▶ [Your task]:
Return every line of the records below word for word, changing nothing.

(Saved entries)
====

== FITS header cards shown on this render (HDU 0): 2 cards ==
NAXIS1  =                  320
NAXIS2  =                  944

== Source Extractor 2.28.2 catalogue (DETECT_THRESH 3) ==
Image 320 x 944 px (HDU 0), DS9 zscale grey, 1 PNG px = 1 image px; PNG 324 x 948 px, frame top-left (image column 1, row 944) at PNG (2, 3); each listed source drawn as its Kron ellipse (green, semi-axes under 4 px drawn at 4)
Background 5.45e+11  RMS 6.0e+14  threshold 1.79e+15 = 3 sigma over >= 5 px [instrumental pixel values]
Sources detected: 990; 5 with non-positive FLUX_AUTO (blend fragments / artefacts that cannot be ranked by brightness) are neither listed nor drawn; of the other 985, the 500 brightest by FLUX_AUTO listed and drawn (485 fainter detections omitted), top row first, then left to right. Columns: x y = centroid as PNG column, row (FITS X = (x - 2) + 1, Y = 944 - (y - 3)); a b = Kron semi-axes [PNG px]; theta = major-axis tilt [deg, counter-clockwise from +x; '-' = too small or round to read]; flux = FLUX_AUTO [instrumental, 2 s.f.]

====

▶ [Exercise output]:
== FITS header cards shown on this render (HDU 0): 2 cards ==
NAXIS1  =                  320
NAXIS2  =                  944

== Source Extractor 2.28.2 catalogue (DETECT_THRESH 3) ==
Image 320 x 944 px (HDU 0), DS9 zscale grey, 1 PNG px = 1 image px; PNG 324 x 948 px, frame top-left (image column 1, row 944) at PNG (2, 3); each listed source drawn as its Kron ellipse (green, semi-axes under 4 px drawn at 4)
Background 5.45e+11  RMS 6.0e+14  threshold 1.79e+15 = 3 sigma over >= 5 px [instrumental pixel values]
Sources detected: 990; 5 with non-positive FLUX_AUTO (blend fragments / artefacts that cannot be ranked by brightness) are neither listed nor drawn; of the other 985, the 500 brightest by FLUX_AUTO listed and drawn (485 fainter detections omitted), top row first, then left to right. Columns: x y = centroid as PNG column, row (FITS X = (x - 2) + 1, Y = 944 - (y - 3)); a b = Kron semi-axes [PNG px]; theta = major-axis tilt [deg, counter-clockwise from +x; '-' = too small or round to read]; flux = FLUX_AUTO [instrumental, 2 s.f.]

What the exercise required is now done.